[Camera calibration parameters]
------------------------

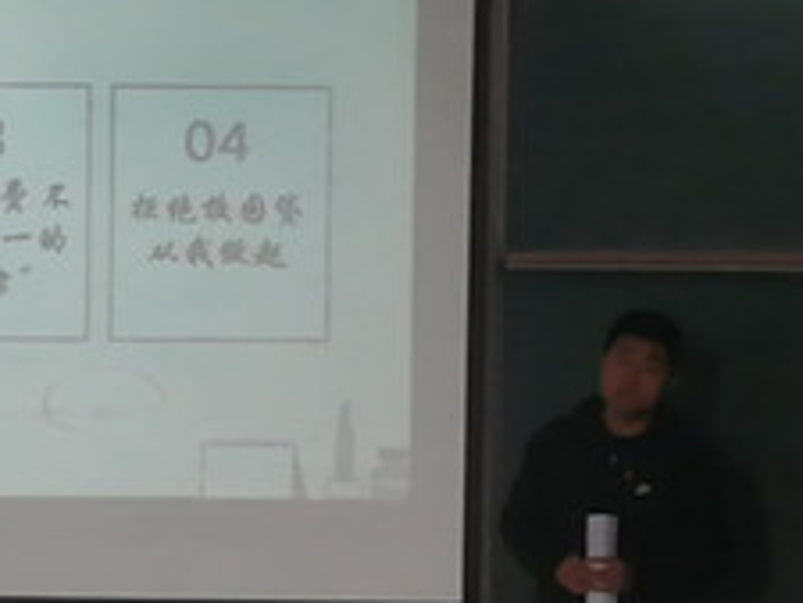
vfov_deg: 5.9
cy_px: 557
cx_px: 132
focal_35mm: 253
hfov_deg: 7.8
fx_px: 5872
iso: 80
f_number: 1.8
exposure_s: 1/100
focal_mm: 3.62
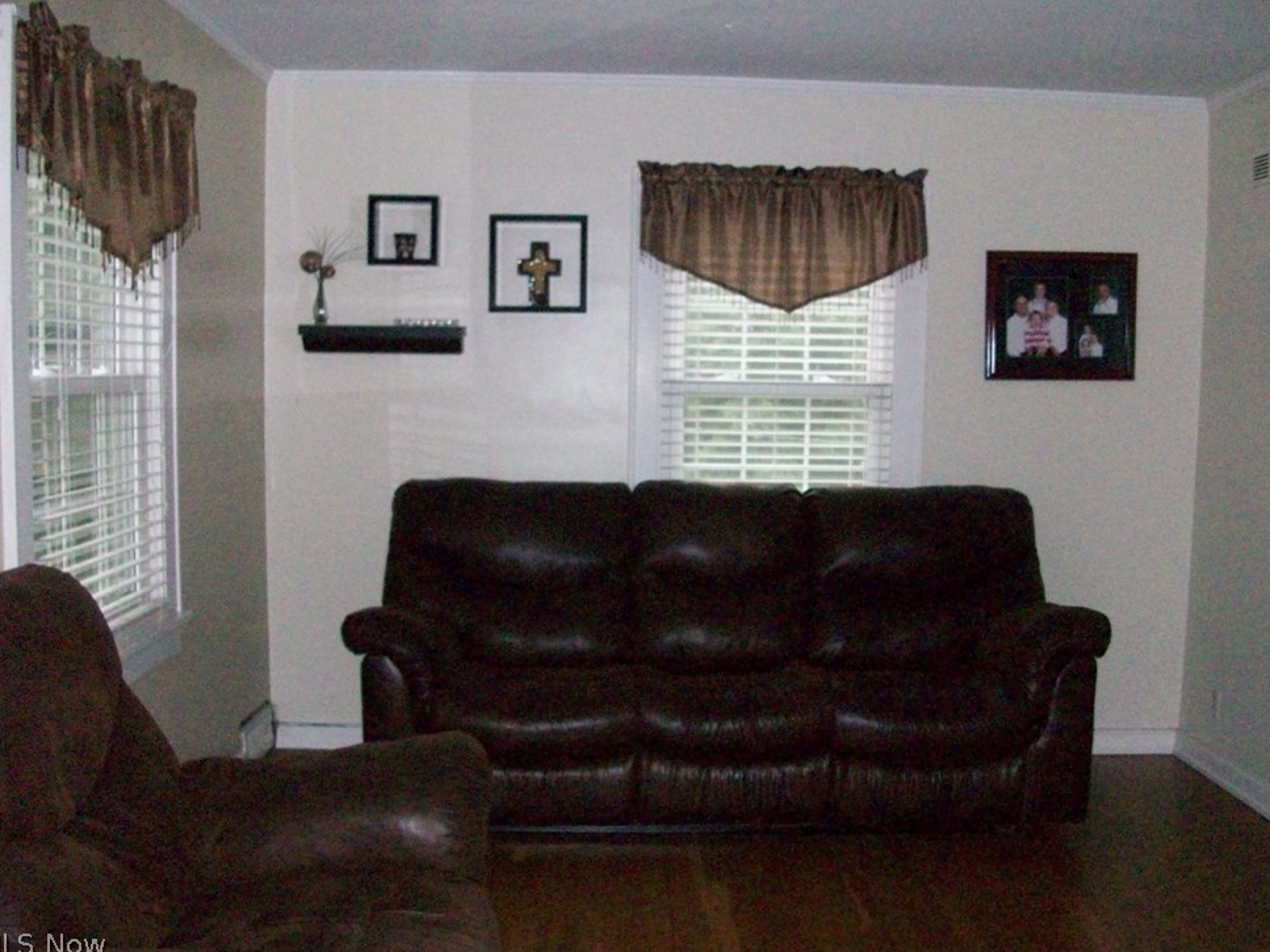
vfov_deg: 39.6
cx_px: 642
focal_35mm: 36
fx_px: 1321
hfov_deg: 51.4
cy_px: 462
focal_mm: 5.7
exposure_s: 1/128
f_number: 2.8
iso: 800
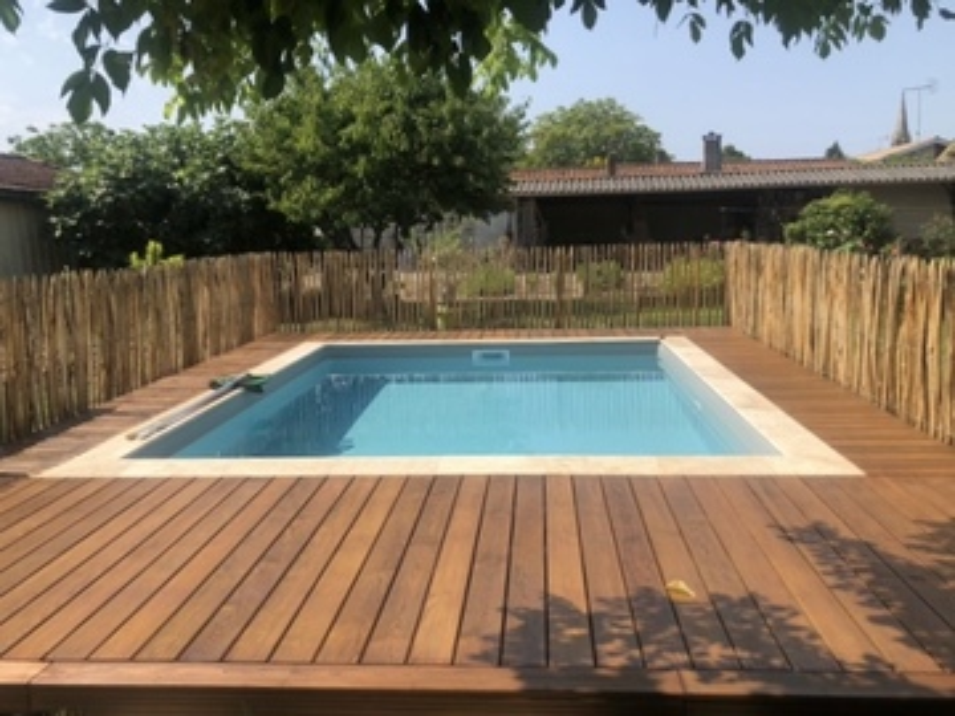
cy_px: 358
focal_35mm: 28
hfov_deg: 63.4
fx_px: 772
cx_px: 478
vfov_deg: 49.7
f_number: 1.8
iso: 20
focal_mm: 3.99
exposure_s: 1/1845
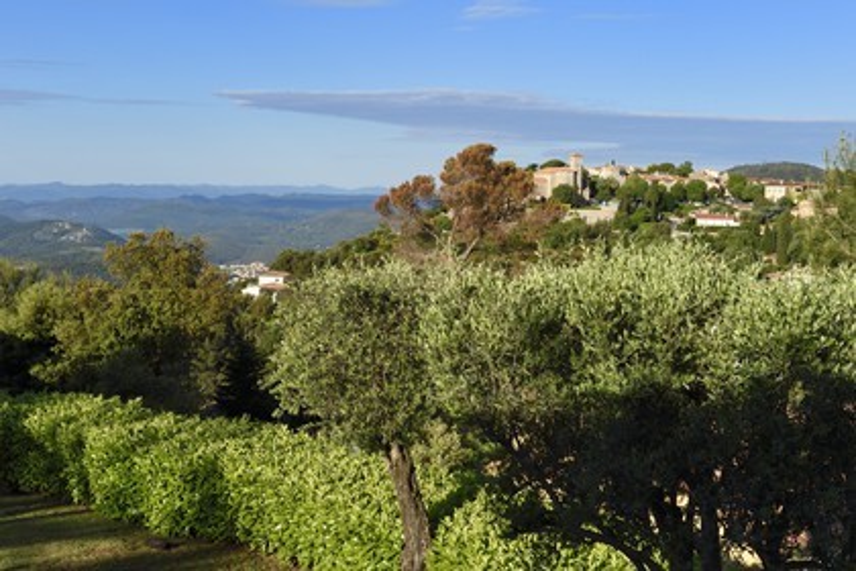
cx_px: 428
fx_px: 1141
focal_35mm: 48
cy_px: 286
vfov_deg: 28.1
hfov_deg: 41.1
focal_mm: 48
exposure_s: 1/160
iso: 200
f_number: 14
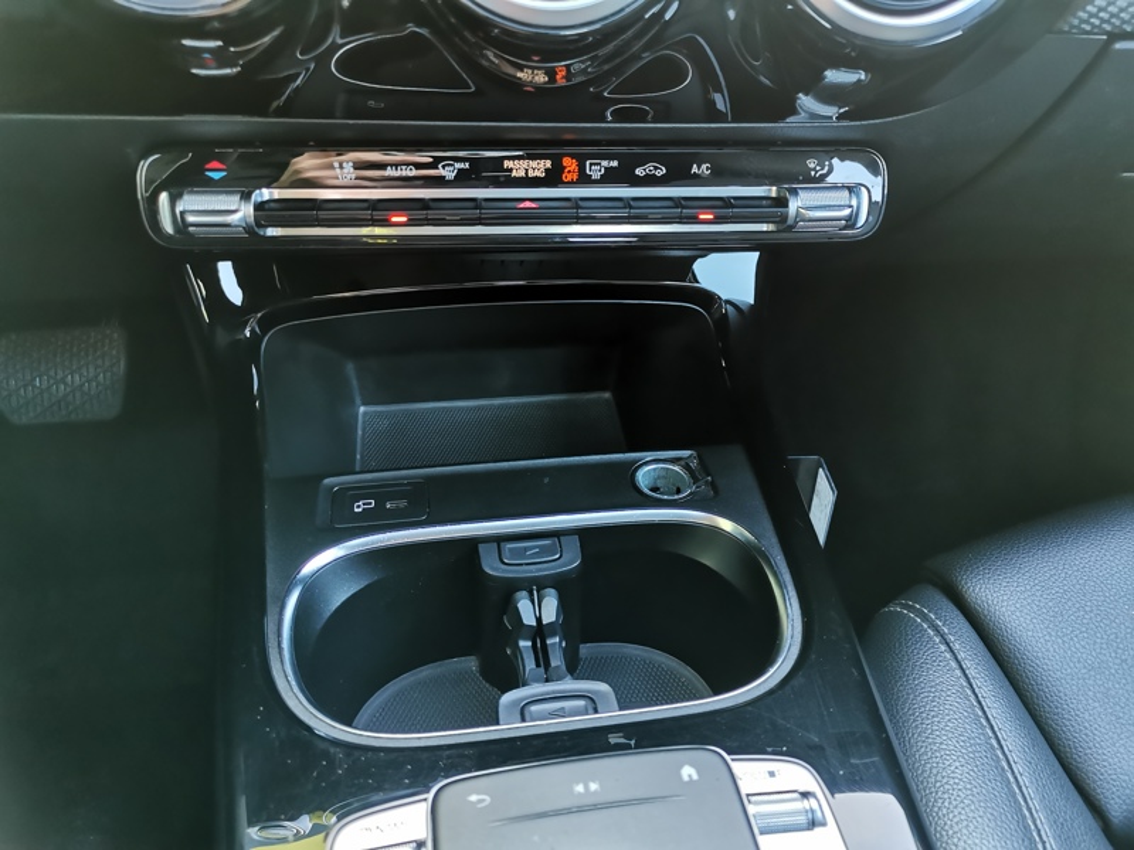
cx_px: 567
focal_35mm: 27
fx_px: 885
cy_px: 425
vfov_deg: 51.4
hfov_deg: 65.3
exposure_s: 1/50
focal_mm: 5.58
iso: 200
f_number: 1.8
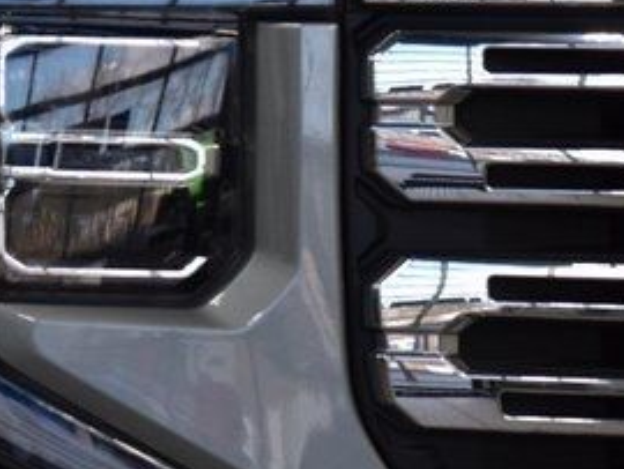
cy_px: 265
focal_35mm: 239
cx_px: 176
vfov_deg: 6.2
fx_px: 4312
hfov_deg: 8.3
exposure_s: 1/125
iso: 1600
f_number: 8
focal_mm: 70
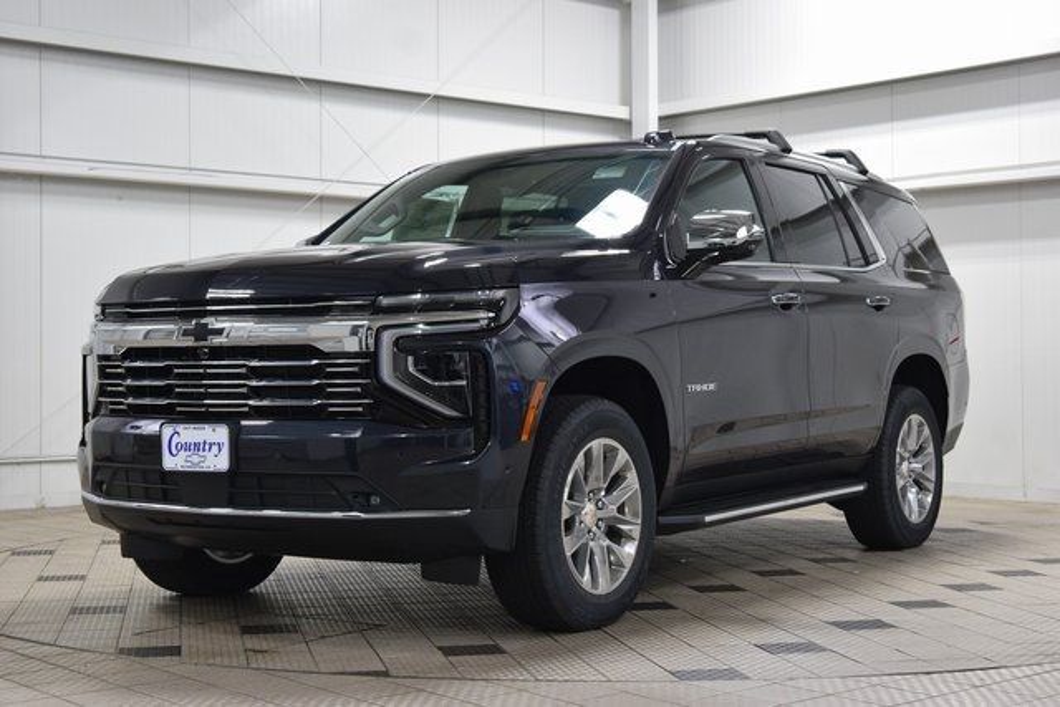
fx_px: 1679
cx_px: 530
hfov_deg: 35.0
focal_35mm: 57
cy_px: 354
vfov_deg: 23.8
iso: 1600
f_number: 5.6
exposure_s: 1/60
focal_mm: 38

------------------------

[EXERCISE REQUIREMENTS]
Could you reproduce the records above exactly, leaving out every picture?

[OUTPUT BELOW]
vfov_deg: 5.9
cy_px: 557
cx_px: 132
focal_35mm: 253
hfov_deg: 7.8
fx_px: 5872
iso: 80
f_number: 1.8
exposure_s: 1/100
focal_mm: 3.62
vfov_deg: 39.6
cx_px: 642
focal_35mm: 36
fx_px: 1321
hfov_deg: 51.4
cy_px: 462
focal_mm: 5.7
exposure_s: 1/128
f_number: 2.8
iso: 800
cy_px: 358
focal_35mm: 28
hfov_deg: 63.4
fx_px: 772
cx_px: 478
vfov_deg: 49.7
f_number: 1.8
iso: 20
focal_mm: 3.99
exposure_s: 1/1845
cx_px: 428
fx_px: 1141
focal_35mm: 48
cy_px: 286
vfov_deg: 28.1
hfov_deg: 41.1
focal_mm: 48
exposure_s: 1/160
iso: 200
f_number: 14
cx_px: 567
focal_35mm: 27
fx_px: 885
cy_px: 425
vfov_deg: 51.4
hfov_deg: 65.3
exposure_s: 1/50
focal_mm: 5.58
iso: 200
f_number: 1.8
cy_px: 265
focal_35mm: 239
cx_px: 176
vfov_deg: 6.2
fx_px: 4312
hfov_deg: 8.3
exposure_s: 1/125
iso: 1600
f_number: 8
focal_mm: 70
fx_px: 1679
cx_px: 530
hfov_deg: 35.0
focal_35mm: 57
cy_px: 354
vfov_deg: 23.8
iso: 1600
f_number: 5.6
exposure_s: 1/60
focal_mm: 38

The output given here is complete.